** ASSIGNED TASK **
From the entries, copy out every line in which the word "libre" is found.

- - - - - - -

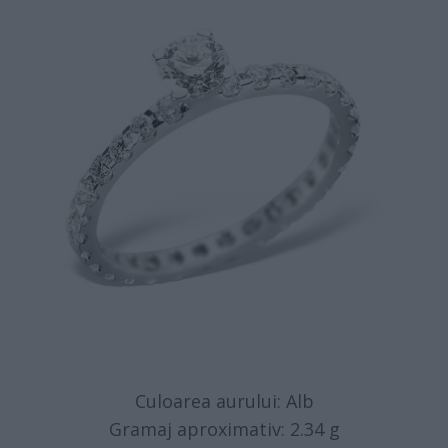
Culoarea aurului: Alb
Gramaj aproximativ: 2.34 g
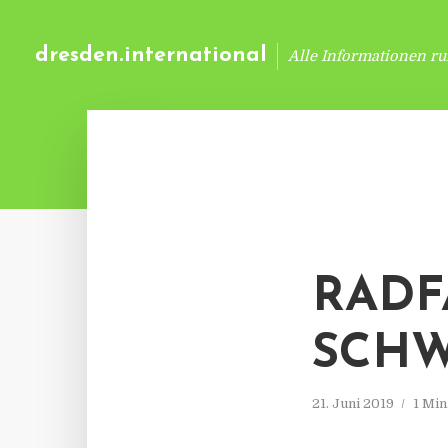
dresden.international
Alle Informationen r
RADF
SCHW
21. Juni 2019
1 Min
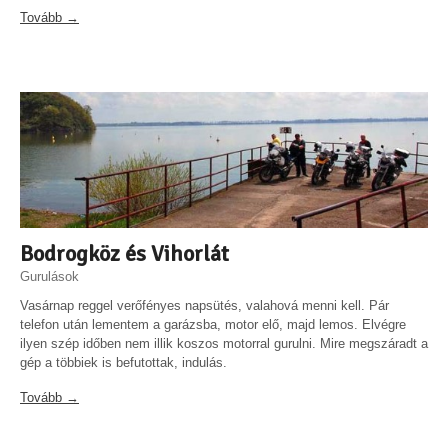
Tovább →
Bodrogköz és Vihorlát
Gurulások
Vasárnap reggel verőfényes napsütés, valahová menni kell. Pár
telefon után lementem a garázsba, motor elő, majd lemos. Elvégre
ilyen szép időben nem illik koszos motorral gurulni. Mire megszáradt a
gép a többiek is befutottak, indulás.
Tovább →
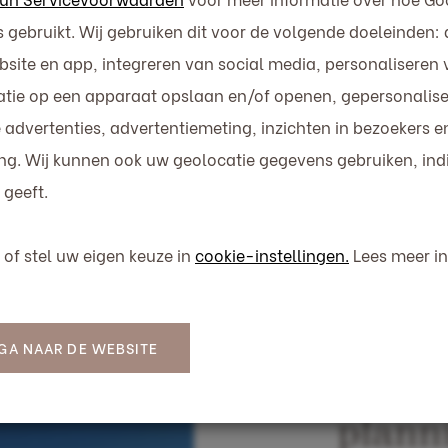
gebruikt. Wij gebruiken dit voor de volgende doeleinden:
ebsite en app, integreren van social media, personaliseren
atie op een apparaat opslaan en/of openen, gepersonalise
advertenties, advertentiemeting, inzichten in bezoekers e
ng. Wij kunnen ook uw geolocatie gegevens gebruiken, indi
geeft.
of stel uw eigen keuze in
cookie-instellingen.
Lees meer i
GA NAAR DE WEBSITE
plann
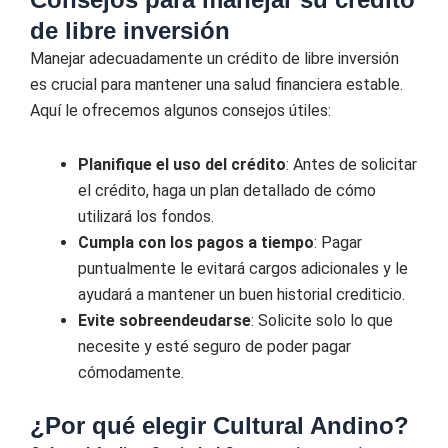
de libre inversión
Manejar adecuadamente un crédito de libre inversión
es crucial para mantener una salud financiera estable.
Aquí le ofrecemos algunos consejos útiles:
Planifique el uso del crédito
: Antes de solicitar
el crédito, haga un plan detallado de cómo
utilizará los fondos.
Cumpla con los pagos a tiempo
: Pagar
puntualmente le evitará cargos adicionales y le
ayudará a mantener un buen historial crediticio.
Evite sobreendeudarse
: Solicite solo lo que
necesite y esté seguro de poder pagar
cómodamente.
¿Por qué elegir Cultural Andino?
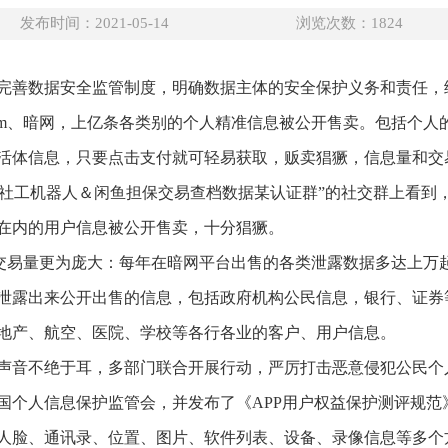
发布时间：2021-05-14
浏览次数：
1824
完善数据安全监管制度，明确数据主体的安全保护义务和责任，
gram、暗网，上亿条各类别的个人精准信息被公开售卖。包括个
活体信息，只要点击支付就可轻易获取，贩卖猖獗，信息量和交
个名为“社工机器人＆闲鱼担保交易查档数据某认证群”的社交群上看
在内的用户信息被公开售卖，十分猖獗。
的数据交易量更为庞大：每年在暗网平台出售的各类泄露数据多达上
泄露出来公开出售的信息，包括政府机构公民信息，银行、证券
地产、航空、医院、学校等各行各业的客户、用户信息。
声音不绝于耳，多部门联合开展行动，严厉打击恶意侵犯公民个
国个人信息保护监管会，并发布了《APP用户权益保护测评规范
人脸、通讯录、位置、图片、软件列表、设备、录像信息等多个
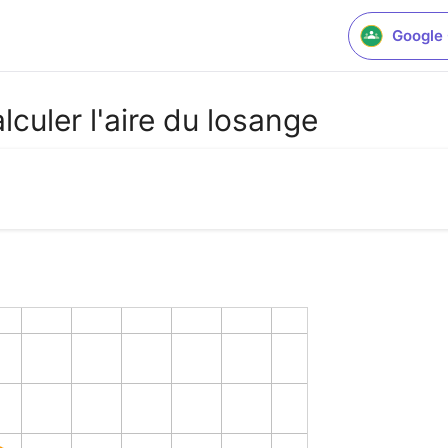
Google
lculer l'aire du losange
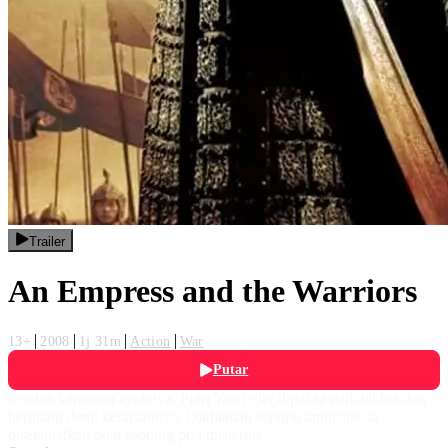
Trailer
An Empress and the Warriors
13+
2008
1j 31m
Action
War
Putar
Setelah kematian ayahnya, Putri Yan Feier dipaksa naik takhta dan
berjuang demi kerajaannya. Dikhianati sepupu ambisius, ia
diselamatkan oleh seorang pria misterius.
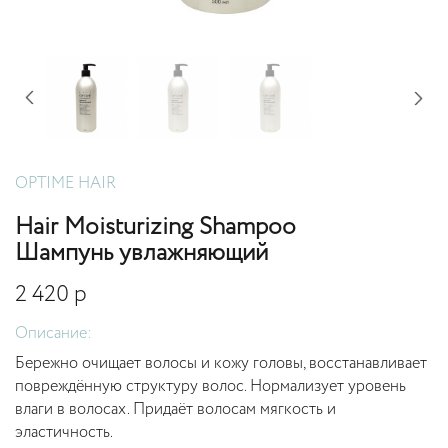
OPTIME HAIR
Hair Moisturizing Shampoo
Шампунь увлажняющий
2 420 р
Описание:
Бережно очищает волосы и кожу головы, восстанавливает
повреждённую структуру волос. Нормализует уровень
влаги в волосах. Придаёт волосам мягкость и
эластичность.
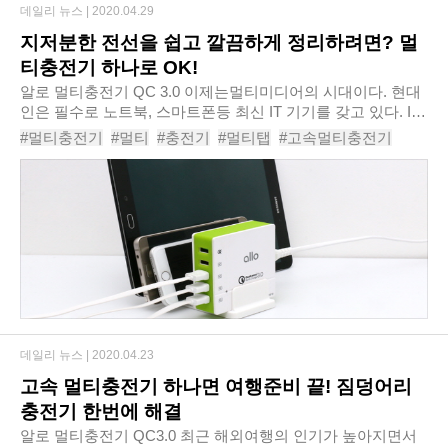
데일리 뉴스 |
2020.04.29
지저분한 전선을 쉽고 깔끔하게 정리하려면? 멀
티충전기 하나로 OK!
알로 멀티충전기 QC 3.0 이제는멀티미디어의 시대이다. 현대
인은 필수로 노트북, 스마트폰등 최신 IT 기기를 갖고 있다. IT
기기의 수요가 높아지면서핸드폰 충전기, USB 멀티탭 등 관련
#멀티충전기
#멀티
#충전기
#멀티탭
#고속멀티충전기
제품에 대한 관심도 증가하고 있다. ..
#아이폰충전기
#갤럭시충전기
#스마트폰충전기
#핸드폰충전기
#USB멀티탭
데일리 뉴스 |
2020.04.23
고속 멀티충전기 하나면 여행준비 끝! 짐덩어리
충전기 한번에 해결
알로 멀티충전기 QC3.0 최근 해외여행의 인기가 높아지면서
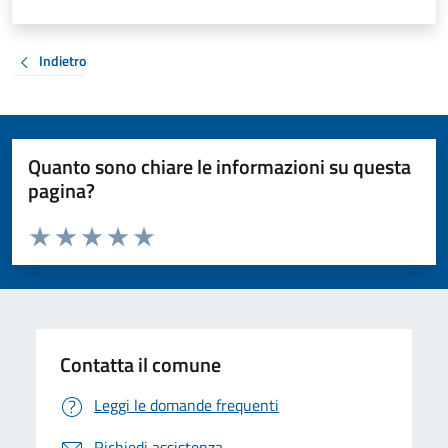
Indietro
Quanto sono chiare le informazioni su questa
pagina?
Valuta da 1 a 5 stelle la pagina
Valuta 1 stelle su 5
Valuta 2 stelle su 5
Valuta 3 stelle su 5
Valuta 4 stelle su 5
Valuta 5 stelle su 5
Contatta il comune
Leggi le domande frequenti
Richiedi assistenza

- - - - - - -

** EXERCISE SOLUTION **
de libre inversión
Manejar adecuadamente un crédito de libre inversión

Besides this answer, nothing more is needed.